** Task inputs **
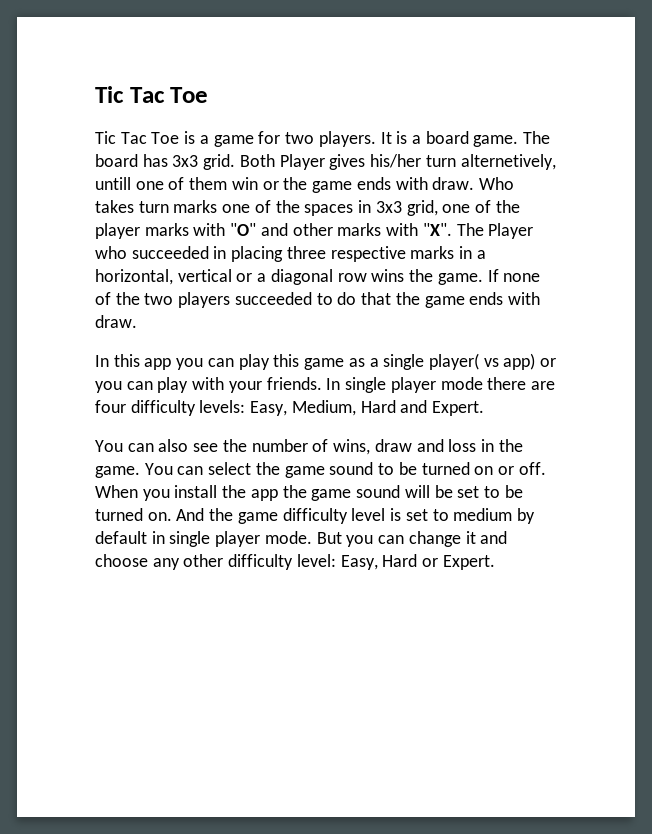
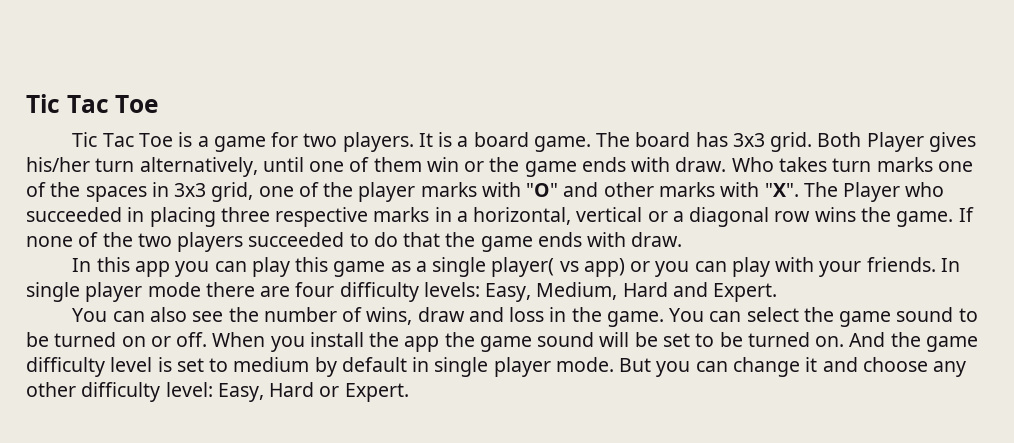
[460,154,556,170] [95,177,131,190] alternetively, untill -> [139,157,304,177] alternatively, until

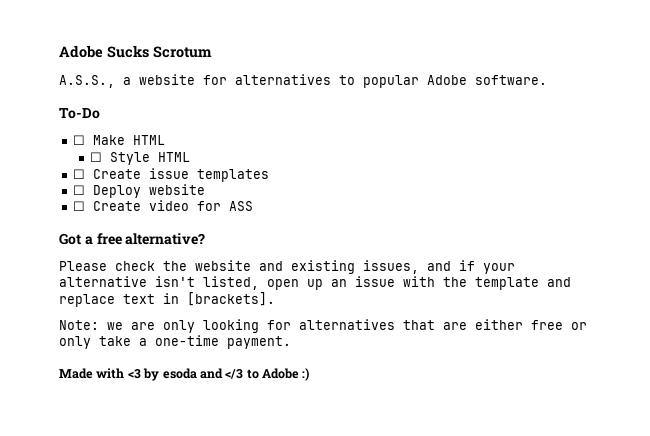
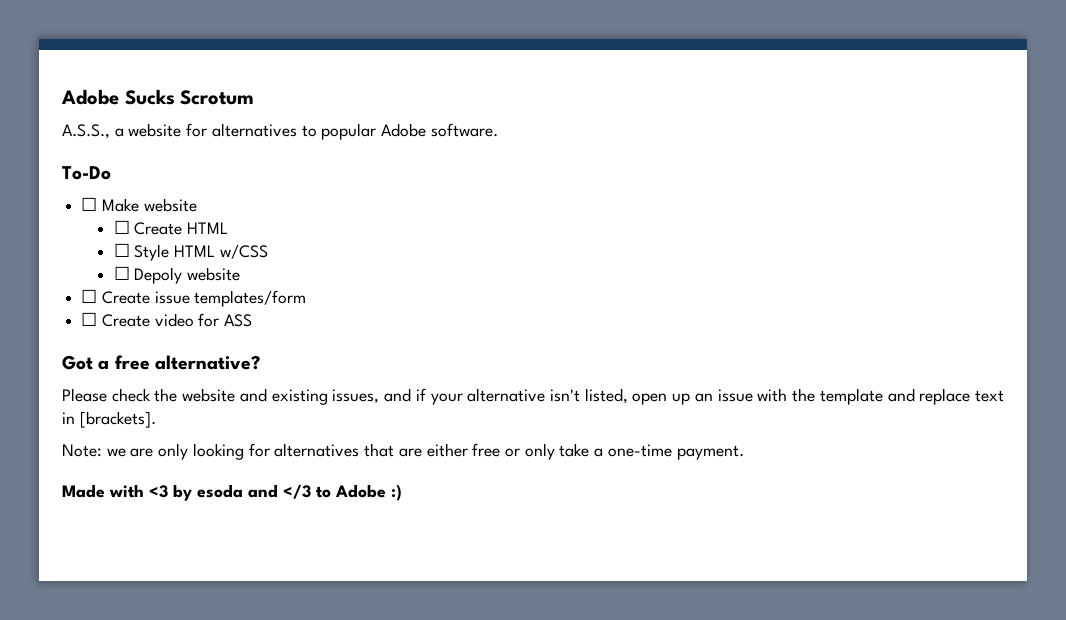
(125, 140) none -> [143,198,197,212] [113,220,183,235] website // ☐ Create
(191, 157) none -> [219,244,268,259] [113,266,241,284] w/CSS // ☐ Depoly website
[196,169,269,182] [72,184,205,198] templates // ☐ Deploy website -> [194,290,307,307] templates/form

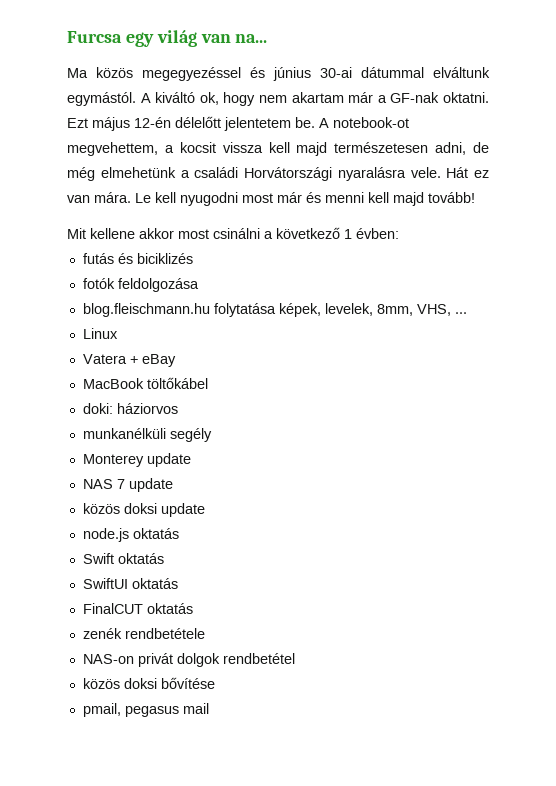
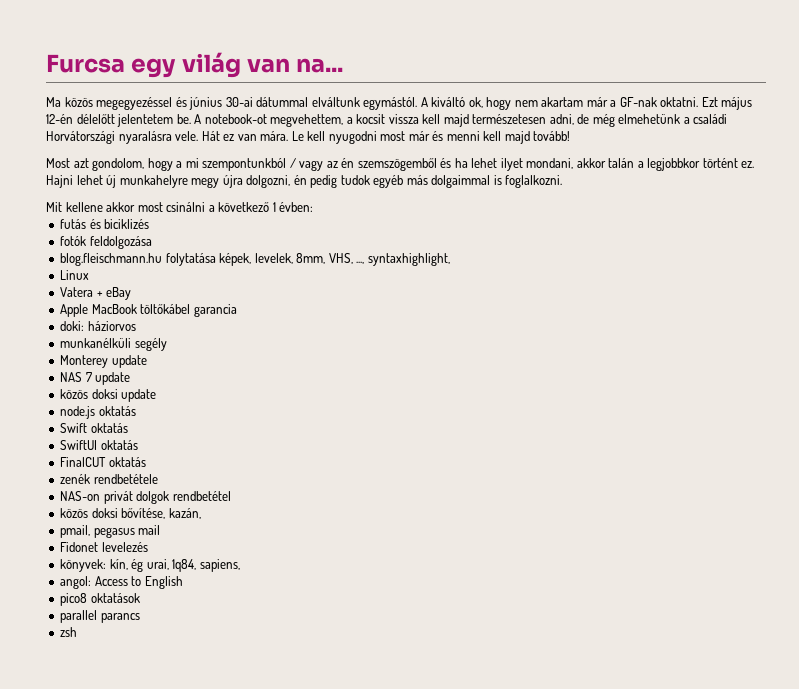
(475, 197) none -> [46,158,755,171] [46,175,563,188] // Most azt gondolom, hogy a mi szempontunkból / vagy az én szemszögemből és ha lehet ilyet mondani, akkor talán a legjobbkor történt ez. Hajni lehet új munkahelyre megy újra dolgozni, én pedig tudok egyéb más dolgaimmal is foglalkozni.
[454,312,467,314] ... -> [356,253,450,266] ..., syntaxhighlight,
(176, 360) none -> [60,304,89,317] Apple
(208, 383) none -> [193,304,237,317] garancia
[160,677,215,689] bővítése -> [121,508,201,519] bővítése, kazán,
(209, 708) none -> [60,542,148,552] [60,559,240,572] [60,576,183,589] [60,593,140,606] [60,610,140,623] [60,627,78,637] // Fidonet levelezés // könyvek: kín, ég urai, 1q84, sapiens, // angol: Access to English // pico8 oktatások // parallel parancs // zsh

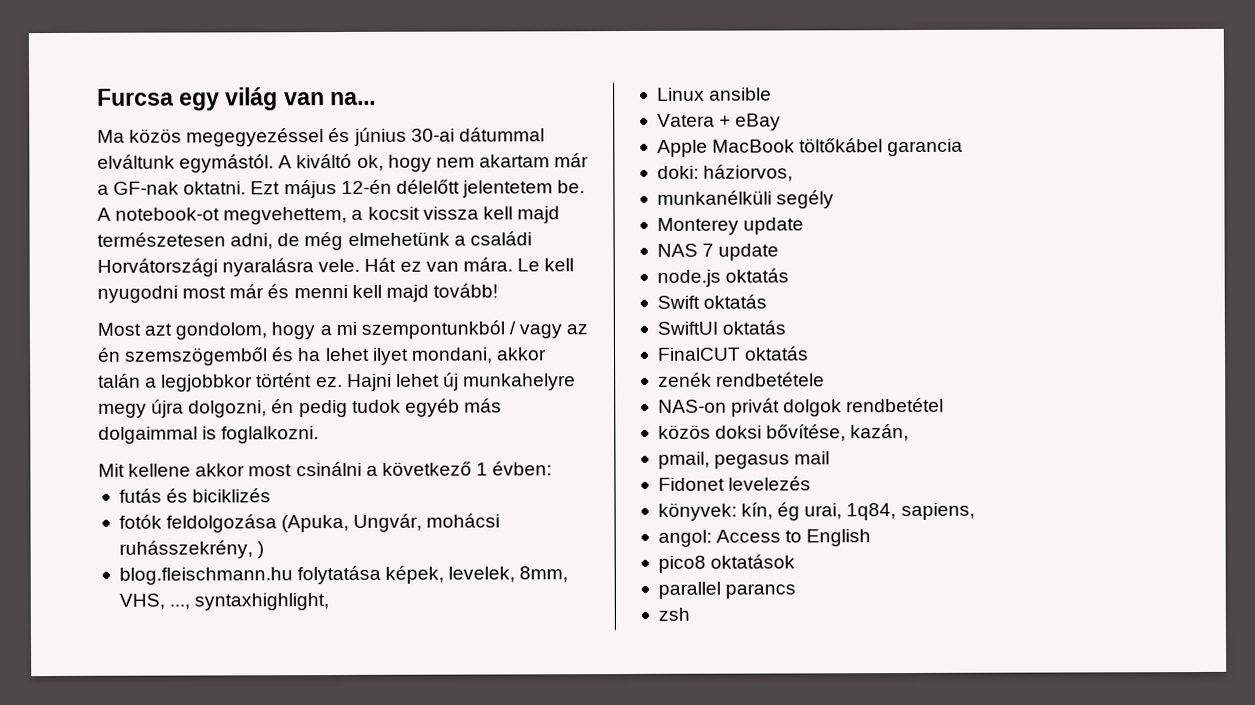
(152, 242) none -> [281,513,501,533] [118,540,265,559] (Apuka, Ungvár, mohácsi ruhásszekrény, )
(90, 275) none -> [709,87,773,101] ansible
[87,321,136,331] háziorvos -> [703,164,794,182] háziorvos,
[60,389,157,402] // közös doksi update -> (780, 252) none

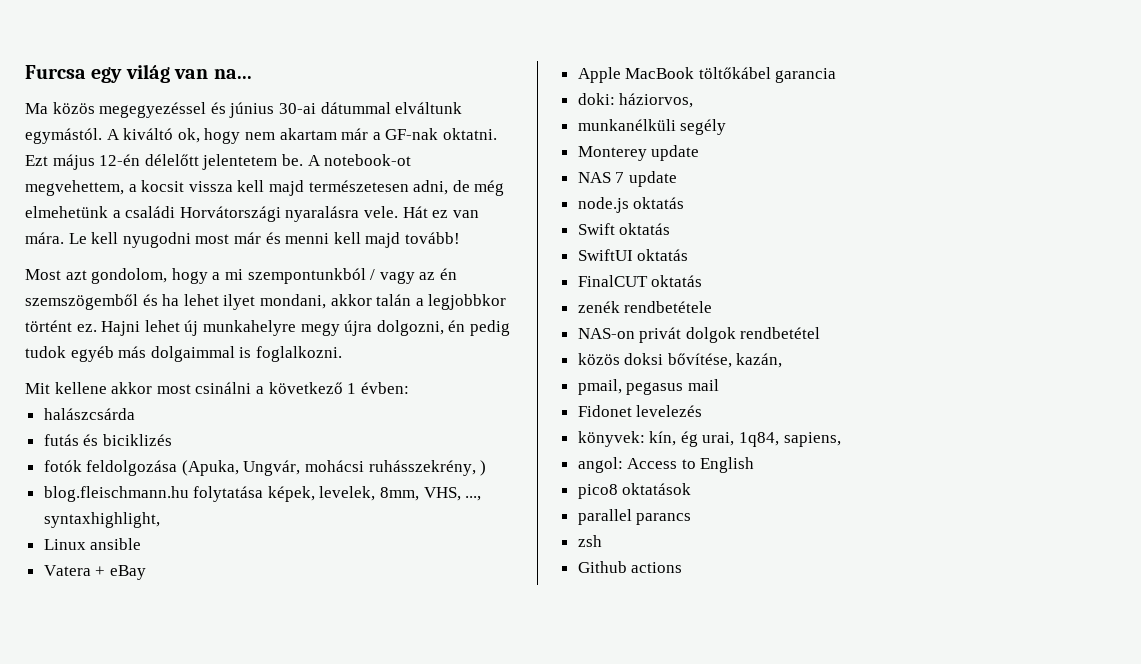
(553, 468) none -> [43,408,135,420] // halászcsárda
(690, 614) none -> [577,561,683,573] // Github actions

** Task goal **
The number of lines in the data that contain the word "none" is all that should be stated.

** Solution for this problem **
11